(Investir au Cameroun) – Le Cameroun dispose désormais de suffisamment de recul pour mesurer les effets de la taxe sur le mobile money instaurée le 1er janvier 2022. Selon un rapport du Fonds monétaire international (FMI), Taxing Mobile Money: Theory and Evidence, consulté par Investir au Cameroun, ce prélèvement de 0,2 % sur chaque opération de transfert et de retrait a profondément modifié l’économie des transactions électroniques dans un pays où le mobile money représentait déjà près de 50 % du PIB en volume en 2020.
La loi de finances 2022 a introduit une taxe proportionnelle de 0,2 % appliquée à l’envoi comme au retrait, de sorte qu’un cycle complet transfert puis retrait supporte une pression fiscale cumulée de 0,4 %. Sont toutefois exclus de cette taxe les virements bancaires, les dépôts dans les portefeuilles électroniques, les paiements aux marchands enregistrés, ainsi que les transactions destinées au règlement des impôts et taxes. En 2025, ce cadre a été alourdi par l’introduction d’un forfait fixe de 4 FCFA par transaction, qui s’ajoute à la taxe initiale.
Des coûts de transaction multipliés, jusqu’à +400 %
Selon le FMI, l’introduction de la taxe de 0,2 % n’a pas modifié la grille tarifaire des opérateurs pour les transferts, qui restait fixée à 1 % pour les montants de 50 à 6 500 FCFA, puis progressive (de 50 à 500 FCFA) pour les transactions jusqu’à 1 million FCFA. En revanche, son application a fortement relevé le coût total pour les usagers (frais de l’opérateur plus taxe).

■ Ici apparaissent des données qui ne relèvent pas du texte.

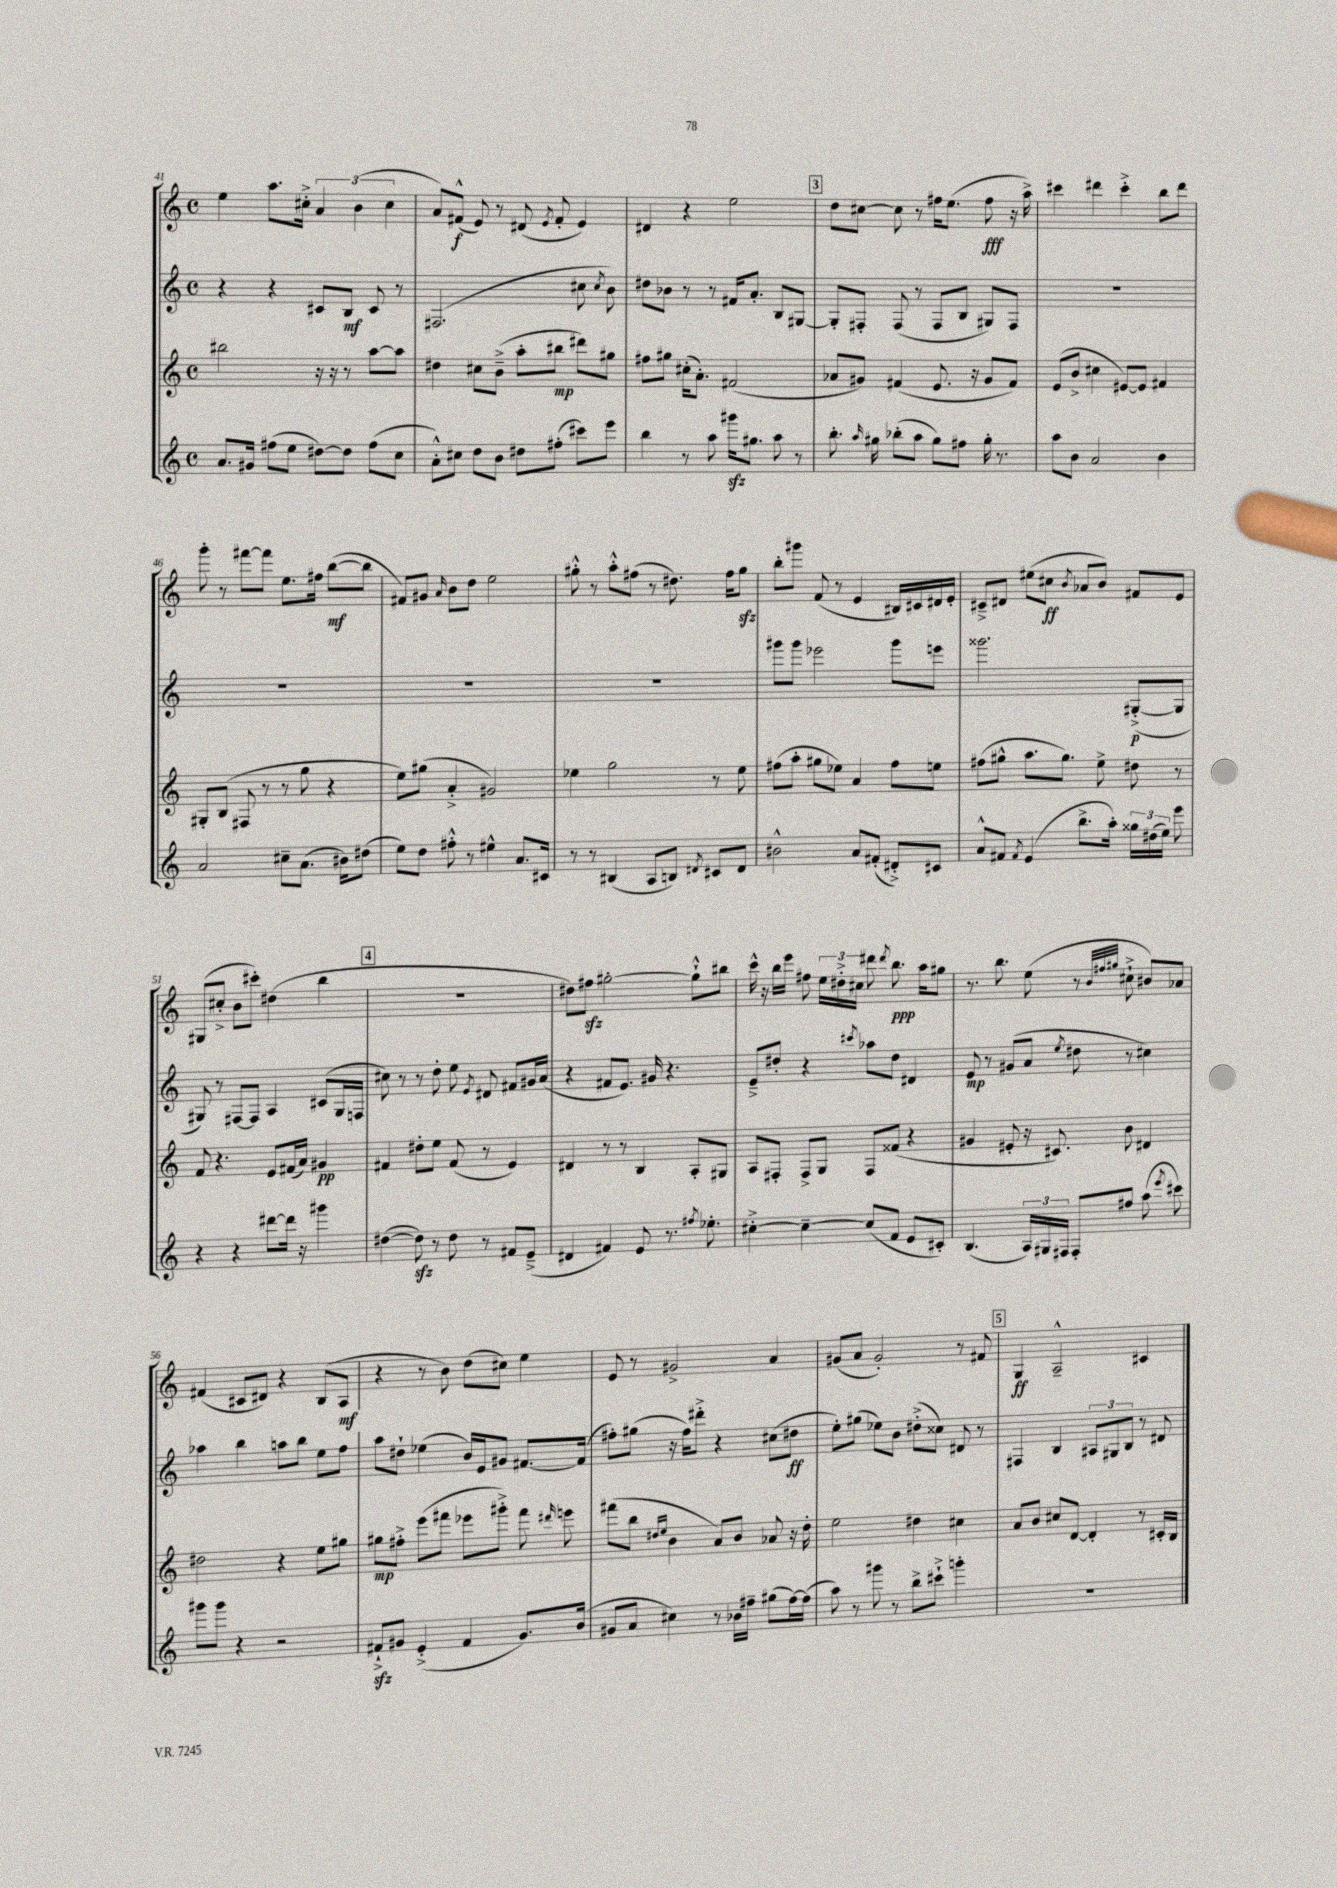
<<
\new StaffGroup <<
\new Staff = "s0" {
    \clef treble \key c \major \defaultTimeSignature \time 4/4
    \autoBeamOff e''4 a''8.[ cis''16]-.-> \tuplet 3/2 { a'4 b'4( cis''4 } |
    a'8[) fis'8]-^\f( e'8) r8 dis'8( \acciaccatura { e'8 } fis'8-. e'4) |
    dis'4 r4 e''2 |
    \mark \markup { \box "3" } d''8[ cis''8]~ cis''8 r8 fis''16[ e''8.]( fis''8\fff r16 a''16->) |
    cis'''4 dis'''4 cis'''4-.-> b''8[ dis'''8] |
    g'''8-. r8 fis'''8[~ fis'''8] e''8.[ fis''16] b''8[~\mf( b''8] |
    fis'8[) gis'8] \grace { a'16 } b'8[ d''8] e''2 |
    gis''8-.-^ r8 a''8[-.-^ fis''8]( r8 dis''8.) fis''16[ gis''8]\sfz |
    b''8[-. gis'''8] f'8( r8 e'4 bis16[) cis'16 dis'16 e'16]-. |
    cis'8[---> dis'8] eis''8[( cis''8]\ff \acciaccatura { b'8 } aes'8[ b'8]) fis'8[ e'8] |
    gis8[( cis''8]-.-> b'8[ cis'''8]-.) dis''4( b''4 |
    \mark \markup { \box "4" } R1 |
    dis''8[) fis''8]\sfz gis''2~-. gis''8[-!-^ bis''8] |
    c'''16-^ r16 b''16[ e'''16] fis''8 \tuplet 3/2 { e''16[ dis''16-.-> cis''16] } dis'''8 \acciaccatura { dis'''8 } b''8.\ppp a''16[ gis''8] |
    r8. b''8. e''8( r8 \grace { b'32[ fis''32 gis''32] } cis''8-!-> bis'8[) aes'8] |
    fis'4( cis'8[ dis'8]) r4 b8[( a8]\mf |
    r4 r8 b'8) d''8[( cis''8]) e''4 |
    e'8 r8 gis'2-> a'4 |
    gis'8[( a'8] gis'2-.) r8 fis'8 |
    \mark \markup { \box "5" } g4\ff a2---^ cis'4 \bar "|." |
}
\new Staff = "s1" {
    \clef treble \key c \major \defaultTimeSignature \time 4/4
    \autoBeamOff r4 r4 cis'8[ b8]\mf cis'8 r8 |
    fis2.( cis''8 \acciaccatura { cis''8 } b'8) |
    dis''8[ bes'8] r8 r8 fis'16[ a'8.]-. b8[ gis8]~ |
    \mark \markup { \box "3" } gis8[-. fis8]-. fis8( r8 fis8[ b8] gis8[) fis8] |
    R1 |
    R1 |
    R1 |
    R1 |
    gis'''8[ gis'''8] ees'''2 gis'''8[ e'''8] |
    gisis'''2. gis8[~-.->\p( gis8] |
    gis8) r8 fis8[~ fis8] a4 cis'8[( gis16 f16] |
    \mark \markup { \box "4" } cis''8) r8 r8 d''8-. e''8 \acciaccatura { e'8 } dis'8 fis'8[ gis'16 a'16]( |
    r4 fis'8[ e'8.]) gis'16 r4. |
    e'8[---> dis''8]-. r4 \acciaccatura { cis'''8 } aes''8[ dis''8] dis'4 |
    e'8\mp r8 gis'8[( a'8] \acciaccatura { e''8 } dis''8 r8 cis''4) |
    aes''4 b''4 a''8[ b''8] e''8[ f''8] |
    a''8[ dis''8]-! ees''4( b'16[) e'16 gis'8] fis'8.[~ fis'16]( |
    fis''8[-.) gis''8]( r16 fis''16[) dis'''8]-.-> r4 cis''8[( dis''8]\ff |
    e''8[-.) gis''8]( ees''8[) b'8] dis''8[-.->( cisis''8]) dis'8 r8 |
    \mark \markup { \box "5" } fis4 b4 \tuplet 3/2 { ais8[ gis8 b8] } r8 dis'8 \bar "|." |
}
\new Staff = "s2" {
    \clef treble \key c \major \defaultTimeSignature \time 4/4
    \autoBeamOff bis''2 r16 r16 r8 a''8[~ a''8] |
    dis''4 cis''8[ b'8]--->( a''8[-. bis''8]\mp dis'''8[) gis''8] |
    fis''8[ gis''8] cis''16[-.( a'8.]-.) fis'2( |
    \mark \markup { \box "3" } aes'8[ gis'8]) fis'4( e'8. r16 gis'8[ fis'8]) |
    e'8[( b'8]-> cis''4 eis'8[~) eis'8] fis'4 |
    gis8[-. b8]( fis8 r8 r8 g''8 r4 |
    e''8[) gis''8]( a'4-.-> gis'2) |
    ees''4 g''2 r8 ees''8 |
    fis''8[( a''8]-. gis''8[ ees''8]) a'4 fis''8[ e''8] |
    fis''8[( gis''8]-^ a''8.[ gis''8.]) e''8-> dis''8 r8 |
    f'8 r4. e'8[ fis'16( a'16]) gis'4\pp |
    \mark \markup { \box "4" } fis'4 dis''8[-. e''8] fis'8( r8 e'4) |
    dis'4 r8 r8 b4 a8[-. gis8] |
    a8[ fis8]-. fis8[-> g8] fis8[ fisis'8]( r4 |
    gis'4 eis'8-. r16 cis'8.) b'8 dis'4 |
    dis''2 r4 e''8[ gis''8] |
    gis''8[\mp fis''8]-.-> e'''8[( fis'''8] ees'''8[ gis'''8]-.->) fis'''8 \grace { dis'''16 } e'''8 |
    fis'''8[( b''8] \grace { dis''16[ e''16] } b'4 a'8[) b'8] aes'8 r16 dis''16-. |
    e''2 dis''4 cis''4 |
    \mark \markup { \box "5" } a'8[ b'8] cis''8[ d'8]~ d'4-. r8 cis'16[-. b16] \bar "|." |
}
\new Staff = "s3" {
    \clef treble \key c \major \defaultTimeSignature \time 4/4
    \autoBeamOff a'8.[ gis'16] fis''8[( e''8] dis''8[~) dis''8] fis''8[( c''8] |
    a'8[-.-^) cis''8] d''8[ b'8] dis''8[ fis''8]-.( cis'''8[) e'''8] |
    b''4 r8 a''8 gis'''16[\sfz gis''8.] a''8 r8 |
    \mark \markup { \box "3" } b''8.-. \grace { a''16 } gis''16 bes''8[-.( a''8] gis''8[) fis''8] gis''16-. r8. |
    a''8[ b'8] a'2 b'4 |
    a'2 cis''8[-- a'8.]( bis'16[) dis''8]( |
    e''8[) d''8] fis''8-.-^ r8 eis''4-^ a'8.[ cis'16] |
    r8 r8 bis4( a8[ b8]) \acciaccatura { dis'8 } cis'8[ dis'8] |
    bis'2-^ a'8[ fis'8]-.( dis'8[-.->) cis'8] |
    a'8[-^ fis'8] \acciaccatura { fis'8 } e'4( b''8.[-> a''16]-.) \tuplet 3/2 { gisis''16[ dis''16( e''16]) } e'''8 |
    r4 r4 dis'''8[~ dis'''16] r16 gis'''4 |
    \mark \markup { \box "4" } dis''4~( dis''8\sfz) r8 dis''8 r8 fis'8[ e'8]--->( |
    dis'4 fis'4) e'8 r8. \acciaccatura { fis''8 } ees''8.-. |
    cis''4~-.-> cis''4~-- cis''8[( f'8] e'8[ cis'8]-.) |
    b4.( \tuplet 3/2 { a16[) gis16 fis16] } fis8[-. fis''8] a''8( \acciaccatura { e'''8 } cis'''8) |
    gis'''8[ gis'''8] r4 r2 |
    fis'8[-!->\sfz gis'8] e'4-.->( fis'4 gis'8.[) b'16]( |
    gis'8[ a'8] cis''4) r8 bes'16[ fis''16]-- gis''8[( fis''16~) fis''16]( |
    a''8) r8 gis'''8 r8 b''8[-> cis'''8]-!-> g'''4-. |
    \mark \markup { \box "5" } R1 \bar "|." |
}
>>
>>
\layout { \context { \Score currentBarNumber = #41 } }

Dans les faits, les transactions les plus petites ont vu leurs coûts augmenter d’environ 20 %, tandis que, dans les tranches les plus élevées, la hausse atteint 400 %, indique le rapport du FMI. L’institution précise par exemple : « dans la tranche 50 001-80 000 FCFA, la taxe s’élève à 100–160 FCFA, soit l’équivalent ou le double du tarif initial (100 FCFA). Dans la tranche supérieure 500 001-1 000 000 FCFA, la taxe représente 1 000 à 2 000 FCFA, soit 2 à 4 fois le coût préexistant (500 FCFA) ».
Des retraits renchéris malgré des ajustements tarifaires limités
Pour les retraits en espèces (« cash-outs »), les frais appliqués par les opérateurs, déjà plus élevés que ceux prélevés sur les transferts, n’ont connu que de très légères réductions après l’introduction de la taxe. Deux tranches seulement ont été ajustées : le coût est passé de 180 à 175 FCFA pour les retraits compris entre 6 500 et 10 000 FCFA, et de 1 350 à 1 300 FCFA pour ceux situés dans la tranche 50 001 à 80 000 FCFA.
Ces corrections marginales n’ont toutefois pas suffi à neutraliser l’effet de la taxe proportionnelle de 0,2 %. Au total, le coût global d’un retrait (frais de l’opérateur plus taxe) a augmenté de 4 % à 28 %, selon le montant de l’opération.
Un risque pour l’inclusion financière, selon le FMI
Dans un rapport publié en mars 2022, au lendemain de l’institution de la TTA au Cameroun, le FMI alerte sur les effets redistributifs de cette fiscalité sectorielle. L’institution de Bretton Woods estime que « taxer l’argent mobile peut être fiscalement inéquitable et entraver le faible niveau actuel d’inclusion financière ».
Elle souligne que « les segments pauvres et non bancarisés de la population, qui vivent souvent dans des zones rurales et sont confrontés à des coûts de transaction élevés de la part des banques formelles, sont négativement affectés par la mesure ». Autrement dit, la combinaison d’une taxe proportionnelle, d’un forfait fixe par transaction et de frais de retrait déjà élevés renchérit un outil de paiement devenu central pour les ménages et les acteurs économiques les plus dépendants des services financiers mobiles.